5 journaling prompts for when you're feeling overwhelmed

You don't need to know what to write. You just need the right question.

12 April 2026 · 5 min read
5 journaling prompts for when you're feeling overwhelmed

You're overwhelmed. Everything feels like too much. Someone told you journaling helps. So you open a blank page and... nothing. The emptiness makes it worse.

The problem isn't you. It's the blank page. When your mind is racing, "write about your feelings" is the least helpful instruction imaginable. You need a specific question to answer, not an open canvas.

These five prompts are designed to take you from "I don't know where to start" to "oh, that's what's going on" in about ten minutes. You don't need to be a writer. You don't need to spell correctly. You just need to be honest.

1. What am I actually feeling right now?

Not "fine." Not "stressed." Those words are so broad they don't mean anything.

Try to get specific. Are you frustrated? Disappointed? Scared? Guilty? Angry at someone in particular? Sad about something specific? Sometimes it's more than one thing at once, and that's okay. Write them all down.

This matters because putting a specific name on what you feel actually changes how your brain processes it. Vague distress stays vague. Named emotions become manageable. "I'm overwhelmed" keeps you stuck. "I'm angry at my boss and scared I'm going to miss the deadline" gives you something to work with.

If you're stuck, try finishing this sentence: "Right now I feel ______ because ______."

2. What triggered this? Describe what happened, just the facts.

Something set this off. Maybe it was a conversation, an email, a thought that spiraled, or just the weight of everything piling up. Write down what actually happened. Not your interpretation of it, not what it means. Just the facts.

* * * * * * * * *

Your tasks >>
a. Retype the passage of the journaling prompts article starting with "This matters because" and going on through "means. Just the facts.".
b. Write what comes next in the article on journaling prompts for feeling overwhelmed, picking up after its final sentence.

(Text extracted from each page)
* * * * * * * * *

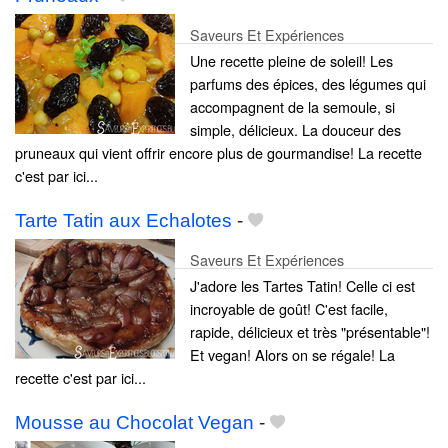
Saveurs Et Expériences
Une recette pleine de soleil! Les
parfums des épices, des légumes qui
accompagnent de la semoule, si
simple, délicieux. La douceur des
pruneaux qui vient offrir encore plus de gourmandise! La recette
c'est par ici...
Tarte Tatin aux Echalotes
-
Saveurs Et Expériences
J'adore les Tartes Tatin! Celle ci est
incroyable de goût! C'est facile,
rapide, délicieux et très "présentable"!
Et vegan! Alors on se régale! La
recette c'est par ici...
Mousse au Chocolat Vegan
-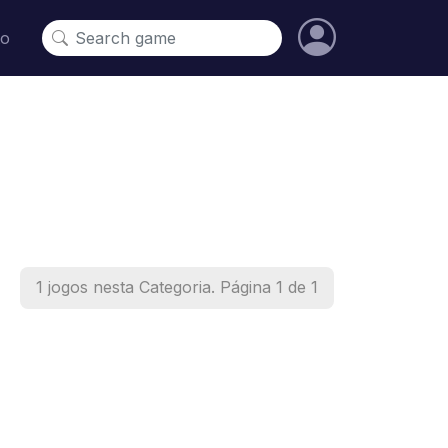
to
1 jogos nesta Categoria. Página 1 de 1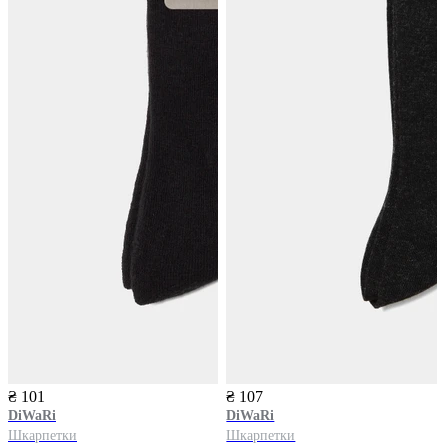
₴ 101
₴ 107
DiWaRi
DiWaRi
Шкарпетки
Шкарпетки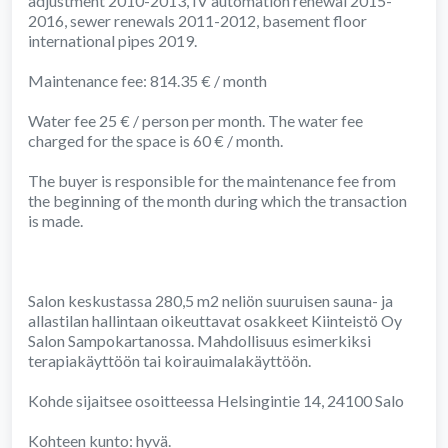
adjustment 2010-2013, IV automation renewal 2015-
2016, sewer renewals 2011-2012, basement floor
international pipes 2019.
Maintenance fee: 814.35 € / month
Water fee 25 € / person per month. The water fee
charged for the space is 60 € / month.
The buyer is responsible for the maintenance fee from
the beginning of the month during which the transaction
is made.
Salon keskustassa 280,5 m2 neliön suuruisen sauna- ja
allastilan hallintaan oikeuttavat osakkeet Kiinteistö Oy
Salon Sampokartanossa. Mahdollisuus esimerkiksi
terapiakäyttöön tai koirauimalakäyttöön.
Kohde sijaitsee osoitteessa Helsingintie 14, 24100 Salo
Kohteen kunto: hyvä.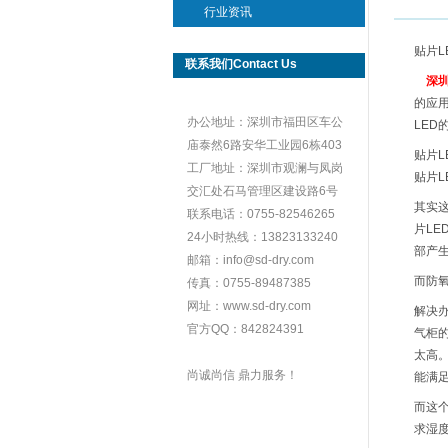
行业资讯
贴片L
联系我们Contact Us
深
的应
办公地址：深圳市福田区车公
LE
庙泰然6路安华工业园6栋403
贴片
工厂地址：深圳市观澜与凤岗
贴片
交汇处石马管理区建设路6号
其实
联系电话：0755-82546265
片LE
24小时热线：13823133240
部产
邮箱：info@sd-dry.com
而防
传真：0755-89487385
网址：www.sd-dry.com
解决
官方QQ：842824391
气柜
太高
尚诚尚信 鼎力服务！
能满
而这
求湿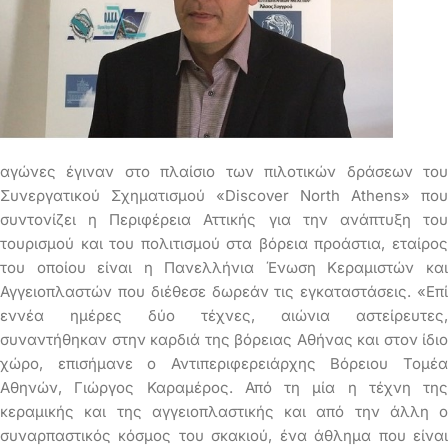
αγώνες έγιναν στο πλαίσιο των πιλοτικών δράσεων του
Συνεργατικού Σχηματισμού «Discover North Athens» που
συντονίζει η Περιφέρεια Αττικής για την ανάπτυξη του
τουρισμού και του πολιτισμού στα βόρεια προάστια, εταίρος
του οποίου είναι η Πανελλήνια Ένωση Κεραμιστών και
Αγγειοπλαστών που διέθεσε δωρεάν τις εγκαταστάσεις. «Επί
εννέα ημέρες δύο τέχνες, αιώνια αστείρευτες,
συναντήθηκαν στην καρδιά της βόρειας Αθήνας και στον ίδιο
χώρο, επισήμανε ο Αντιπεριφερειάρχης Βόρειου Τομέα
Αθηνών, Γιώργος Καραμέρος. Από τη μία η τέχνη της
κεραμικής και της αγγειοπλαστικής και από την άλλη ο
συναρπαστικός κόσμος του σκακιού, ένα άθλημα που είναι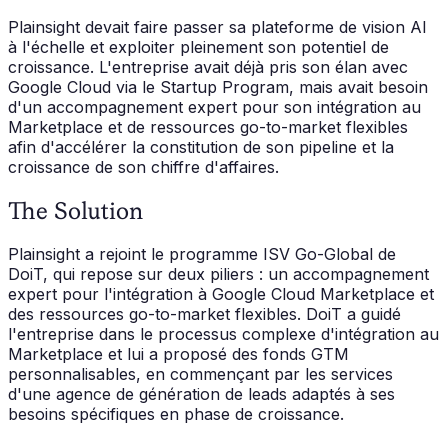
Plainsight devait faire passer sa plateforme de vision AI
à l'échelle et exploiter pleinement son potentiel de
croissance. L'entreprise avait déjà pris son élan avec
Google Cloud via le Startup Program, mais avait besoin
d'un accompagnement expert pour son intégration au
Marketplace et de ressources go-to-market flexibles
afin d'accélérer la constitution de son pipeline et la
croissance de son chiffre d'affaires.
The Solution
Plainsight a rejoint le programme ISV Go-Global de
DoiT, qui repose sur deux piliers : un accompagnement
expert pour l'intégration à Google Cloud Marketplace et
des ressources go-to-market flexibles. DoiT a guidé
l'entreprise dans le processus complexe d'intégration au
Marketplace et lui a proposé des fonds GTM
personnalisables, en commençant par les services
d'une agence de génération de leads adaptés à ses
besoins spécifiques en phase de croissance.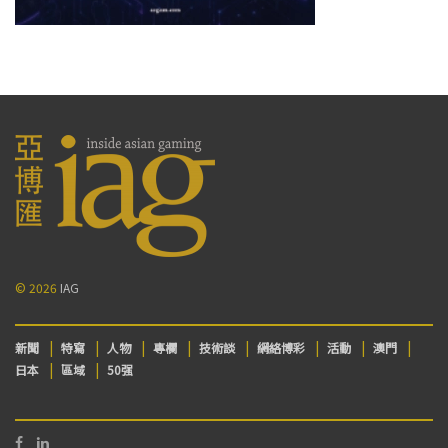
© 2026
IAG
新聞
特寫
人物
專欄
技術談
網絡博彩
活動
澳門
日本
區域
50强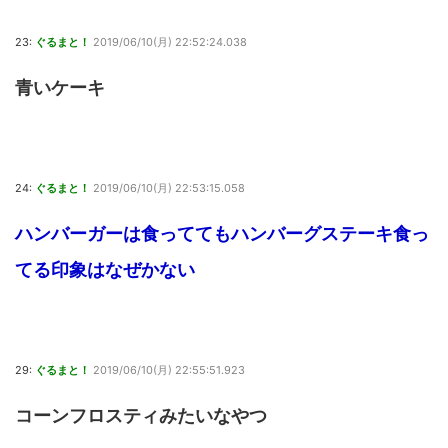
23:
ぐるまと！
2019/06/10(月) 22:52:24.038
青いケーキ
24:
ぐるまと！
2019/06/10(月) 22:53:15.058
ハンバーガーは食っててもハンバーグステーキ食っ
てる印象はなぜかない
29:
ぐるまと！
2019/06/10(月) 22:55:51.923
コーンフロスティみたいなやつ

* * * * * * * * *

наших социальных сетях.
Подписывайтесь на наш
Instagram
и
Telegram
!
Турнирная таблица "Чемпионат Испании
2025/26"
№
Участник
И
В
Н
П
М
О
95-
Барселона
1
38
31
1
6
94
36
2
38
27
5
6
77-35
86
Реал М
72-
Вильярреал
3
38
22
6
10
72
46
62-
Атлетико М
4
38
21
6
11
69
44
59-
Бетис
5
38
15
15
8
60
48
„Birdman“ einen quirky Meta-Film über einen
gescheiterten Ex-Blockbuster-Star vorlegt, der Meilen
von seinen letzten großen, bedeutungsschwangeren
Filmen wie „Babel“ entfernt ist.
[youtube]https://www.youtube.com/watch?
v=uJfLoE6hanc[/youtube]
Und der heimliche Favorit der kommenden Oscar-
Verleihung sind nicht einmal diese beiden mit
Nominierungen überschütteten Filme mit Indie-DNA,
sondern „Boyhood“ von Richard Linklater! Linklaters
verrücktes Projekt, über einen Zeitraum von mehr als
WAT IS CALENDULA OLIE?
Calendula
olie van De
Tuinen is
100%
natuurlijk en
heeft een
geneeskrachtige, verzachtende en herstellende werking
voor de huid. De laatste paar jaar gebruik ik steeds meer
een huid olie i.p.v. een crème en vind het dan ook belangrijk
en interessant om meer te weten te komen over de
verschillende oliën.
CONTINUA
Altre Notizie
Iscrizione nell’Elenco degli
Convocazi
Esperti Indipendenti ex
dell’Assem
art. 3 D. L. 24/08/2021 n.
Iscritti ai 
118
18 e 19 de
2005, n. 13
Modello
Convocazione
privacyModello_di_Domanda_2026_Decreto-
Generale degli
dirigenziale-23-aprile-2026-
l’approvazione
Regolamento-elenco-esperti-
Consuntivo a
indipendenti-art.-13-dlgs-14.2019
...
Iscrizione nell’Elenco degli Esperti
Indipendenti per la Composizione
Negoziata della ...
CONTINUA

* * * * * * * * *

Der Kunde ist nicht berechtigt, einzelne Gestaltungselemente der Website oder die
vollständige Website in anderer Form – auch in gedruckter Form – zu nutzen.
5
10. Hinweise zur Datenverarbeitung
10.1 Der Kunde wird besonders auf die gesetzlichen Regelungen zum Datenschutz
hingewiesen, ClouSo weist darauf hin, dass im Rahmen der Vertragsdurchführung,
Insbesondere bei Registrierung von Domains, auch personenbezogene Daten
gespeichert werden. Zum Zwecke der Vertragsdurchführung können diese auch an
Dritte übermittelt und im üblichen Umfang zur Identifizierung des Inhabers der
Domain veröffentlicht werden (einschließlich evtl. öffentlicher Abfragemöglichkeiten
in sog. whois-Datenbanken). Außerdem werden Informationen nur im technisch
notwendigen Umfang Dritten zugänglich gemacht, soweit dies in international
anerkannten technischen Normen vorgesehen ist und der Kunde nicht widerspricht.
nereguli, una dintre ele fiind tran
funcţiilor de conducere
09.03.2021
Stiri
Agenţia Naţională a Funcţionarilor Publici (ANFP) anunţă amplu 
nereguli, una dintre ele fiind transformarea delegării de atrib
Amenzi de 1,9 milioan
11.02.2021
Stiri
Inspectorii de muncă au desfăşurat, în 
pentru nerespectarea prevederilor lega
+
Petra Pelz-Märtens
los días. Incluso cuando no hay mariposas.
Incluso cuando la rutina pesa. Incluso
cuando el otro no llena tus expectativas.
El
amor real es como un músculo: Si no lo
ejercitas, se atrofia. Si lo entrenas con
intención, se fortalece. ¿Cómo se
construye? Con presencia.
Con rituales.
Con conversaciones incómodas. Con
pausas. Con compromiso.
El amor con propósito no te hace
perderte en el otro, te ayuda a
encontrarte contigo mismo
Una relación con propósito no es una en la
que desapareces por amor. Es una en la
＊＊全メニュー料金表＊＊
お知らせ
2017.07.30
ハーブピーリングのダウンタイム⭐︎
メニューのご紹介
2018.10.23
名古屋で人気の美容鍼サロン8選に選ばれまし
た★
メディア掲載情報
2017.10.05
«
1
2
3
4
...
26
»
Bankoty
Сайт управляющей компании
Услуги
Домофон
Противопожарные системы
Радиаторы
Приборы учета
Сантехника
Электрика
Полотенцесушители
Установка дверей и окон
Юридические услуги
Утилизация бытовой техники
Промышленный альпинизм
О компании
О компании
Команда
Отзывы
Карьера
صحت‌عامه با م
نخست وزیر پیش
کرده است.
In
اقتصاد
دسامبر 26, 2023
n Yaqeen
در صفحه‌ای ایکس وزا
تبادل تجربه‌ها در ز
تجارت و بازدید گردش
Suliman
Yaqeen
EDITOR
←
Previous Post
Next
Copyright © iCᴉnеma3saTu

* * * * * * * * *

Answers by item number >>
a.
This matters because putting a specific name on what you feel actually changes how your brain processes it. Vague distress stays vague. Named emotions become manageable. "I'm overwhelmed" keeps you stuck. "I'm angry at my boss and scared I'm going to miss the deadline" gives you something to work with.

If you're stuck, try finishing this sentence: "Right now I feel ______ because ______."

2. What triggered this? Describe what happened, just the facts.

Something set this off. Maybe it was a conversation, an email, a thought that spiraled, or just the weight of everything piling up. Write down what actually happened. Not your interpretation of it, not what it means. Just the facts.

b.
"My manager sent an email asking for the report by Friday" is a fact. "My manager thinks I'm incompetent" is a story you're adding on top. Both feel equally real in the moment, but separating them is powerful.

This is one of the most useful skills in psychology: learning to see the difference between what happened and what you told yourself about it. The event is usually smaller than it feels.

3. What's the worst thing I'm telling myself about this?

Everyone has a running commentary in their head. When you're overwhelmed, that commentary tends to go dark. "I can't handle this." "I'm falling behind." "Everyone else has it together."

Write down the worst version. The catastrophic thought. The one that's been looping in the background all day. Getting it out of your head and onto paper does something useful: you can finally look at it instead of just feeling it.

Once it's written down, ask yourself: is this actually true? Or is it the stressed version of reality? You don't have to answer right away. Just noticing the gap between what you're telling yourself and what's actually happening can be a relief.

4. What would I say to a friend dealing with this?

This one works almost every time. Imagine your best friend came to you with exactly what you're going through. Same situation, same feelings. What would you say to them?

You probably wouldn't say "you're a failure." You'd probably say something like "that sounds really hard, but you've handled tough things before." Or "one step at a time." Or "it's okay to ask for help."

Write that down. Then read it back to yourself. That advice? It applies to you too. You already know the compassionate answer. You just need permission to hear it.

5. What's one thing I can do about this today?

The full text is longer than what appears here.